On Mon, Aug 29, 2011 at 1:24 PM, Tom Lane <tgl(at)sss(dot)pgh(dot)pa(dot)us> wrote:
> Robert Haas <robertmhaas(at)gmail(dot)com> writes:
>> This discussion seems to miss the fact that there are two levels of
>> reordering that can happen. First, the compiler can move things
>> around. Second, the CPU can move things around.
> Right, I think that's exactly the problem with the previous wording of
> that comment; it doesn't address the two logical levels involved.
> I've rewritten it, see what you think.
> * Another caution for users of these macros is that it is the caller's
> * responsibility to ensure that the compiler doesn't re-order accesses
> * to shared memory to precede the actual lock acquisition, or follow the
> * lock release. Typically we handle this by using volatile-qualified
> * pointers to refer to both the spinlock itself and the shared data
> * structure being accessed within the spinlocked critical section.
> * That fixes it because compilers are not allowed to re-order accesses
> * to volatile objects relative to other such accesses.
> * On platforms with weak memory ordering, the TAS(), TAS_SPIN(), and
> * S_UNLOCK() macros must further include hardware-level memory fence
> * instructions to prevent similar re-ordering at the hardware level.
> * TAS() and TAS_SPIN() must guarantee that loads and stores issued after
> * the macro are not executed until the lock has been obtained. Conversely,
> * S_UNLOCK() must guarantee that loads and stores issued before the macro
> * have been executed before the lock is released.
That's definitely an improvement.
I'm actually not convinced that we're entirely consistent here about
what we require the semantics of acquiring and releasing a spinlock to
be.
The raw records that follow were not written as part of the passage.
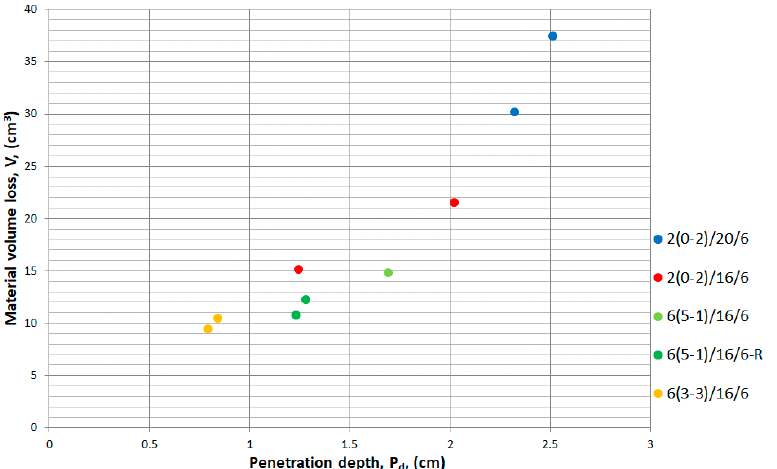
Figure 12. Correlation between material volume loss, V and penetration depth, P d.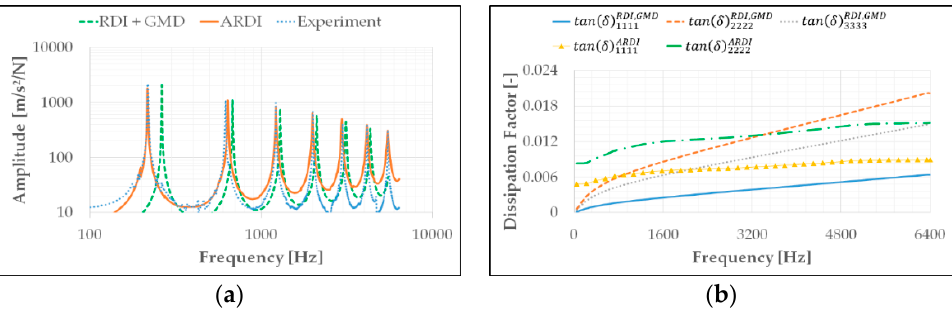
Figure 16. ( a ) Frequency response function (FRF) of the Reconsidered ‐ Double ‐ Inclusion (RDI) model with global modal damping (GMD), the ARDI model and the experiment of PA66 ‐ GF30 of the IF orientation at 23 °C and 0% rh and ( b ) dissipation factors of the RDI and ARDI model.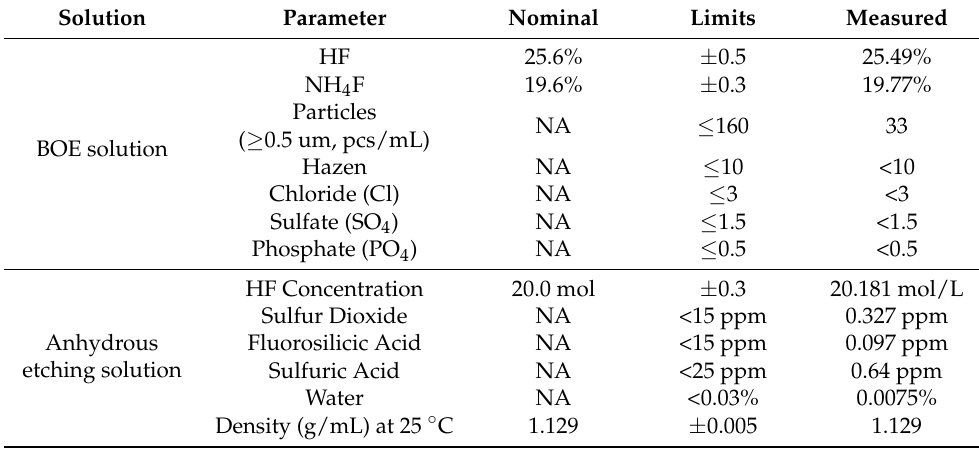
Table 1. Composition and concentration of BOE solution and anhydrous etching solution.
For example, on x86 and x86_64, we acquire the lock using xchgb,
which acts a full memory barrier. But when we release the lock, we
just zero out the memory address, which is NOT a full memory barrier.
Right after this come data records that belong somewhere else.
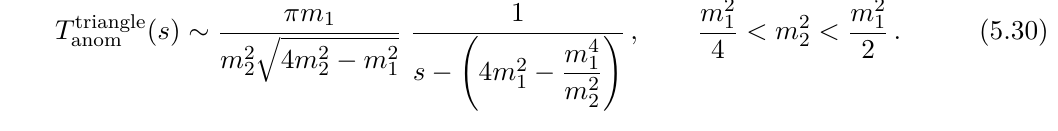
( s ) for m 2 = 2 / 3 2 CFT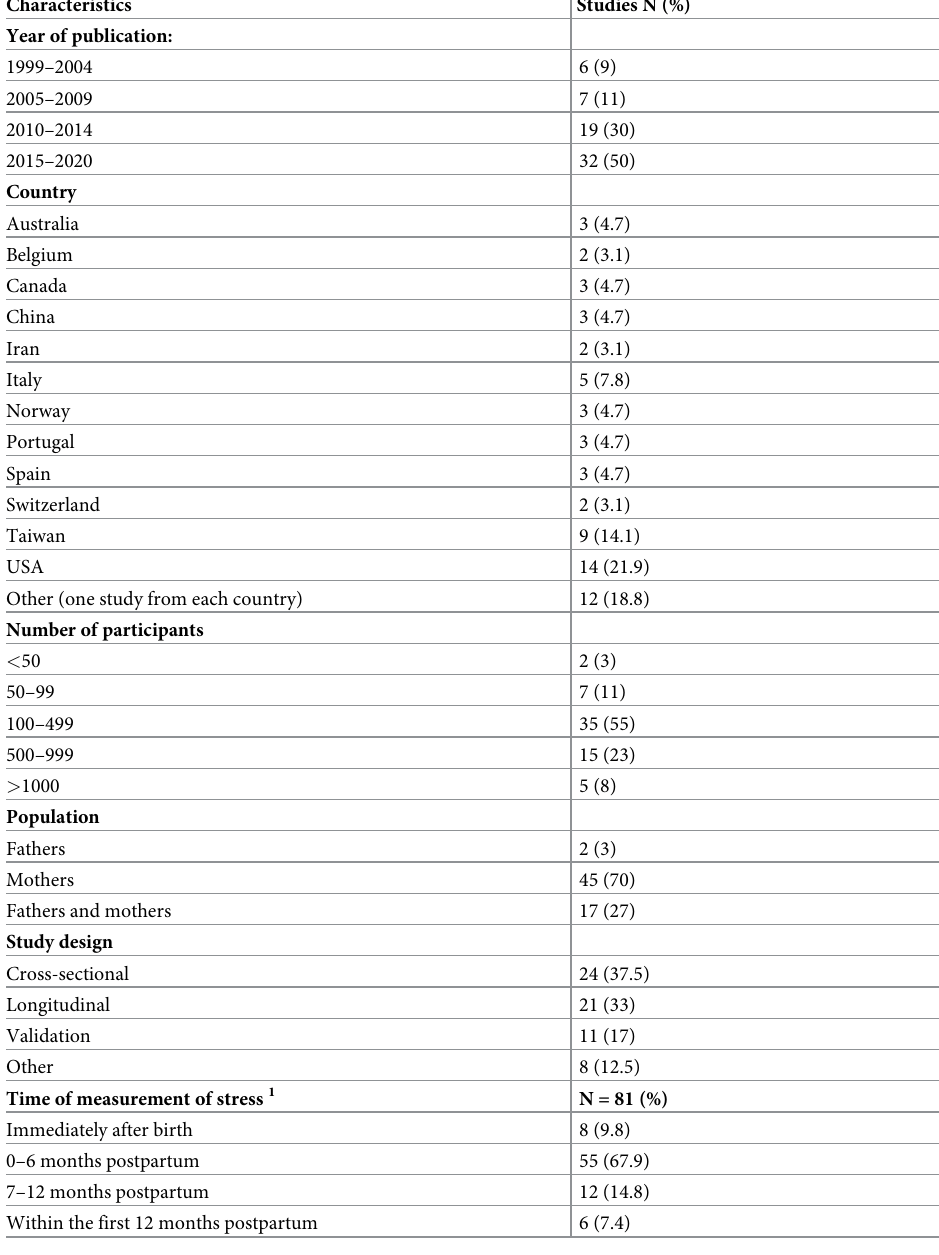
Table 1. Summary characteristics of the included studies (N = 64).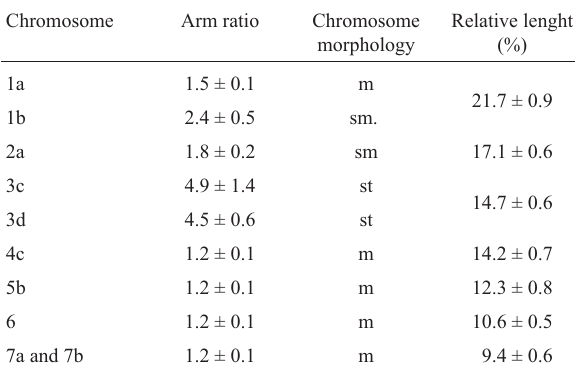
Table 3 - Karyometric data of triploid specimens of Dolichoplana carvalhoi (2n = 3x = 21 chromosomes) obtained after measurements of 14 conventionally stained mitotic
Stores can't cross it, but non-dependent loads of different locations
can back up over it. That's pretty close to a full barrier, but it
isn't, quite. Now, I don't see why that should really cause any
problem, at least for common cases like LWLockAcquire(). If the CPU
prefetches the data protected by the lwlock after we know we've got
the lock before we've actually released the spinlock and returned from
LWLockAcquire(), that should be fine, even good (for performance).
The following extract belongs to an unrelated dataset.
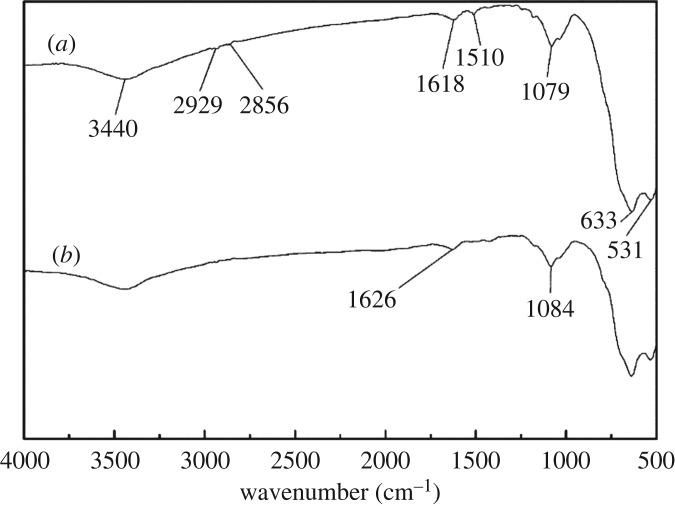
Effect of Ca2+ on the adsorption of OHA on cassiterite: (a) cassiterite conditioned in OHA at a pH of 9.0; (b) cassiterite conditioned in Ca2+ and OHA.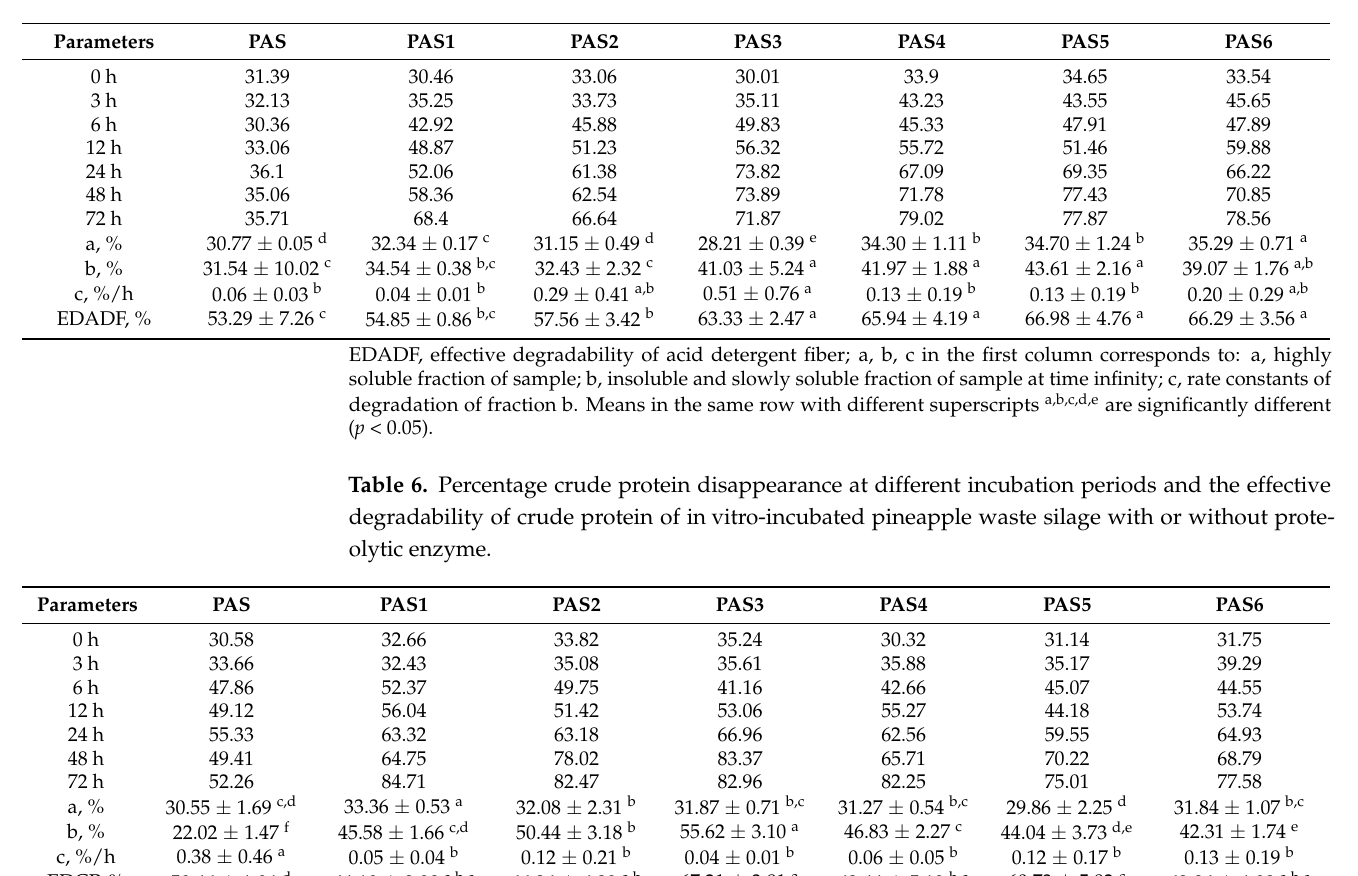
Table 5. Percentage acid detergent fiber (ADF) disappearance at different incubation periods and the effective degradability of acid detergent fiber of in vitro-incubated pineapple waste silage with or without proteolytic enzyme.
The real problem with being squiffy here is that it's not clear how
weak we can make the fence instruction on weakly ordered architectures
that support multiple types. Right now we're pretty conservative, but
I think that may be costing us. I might be wrong; more research is
needed here; but I think that we should at least start to get our head
about what semantics we actually need.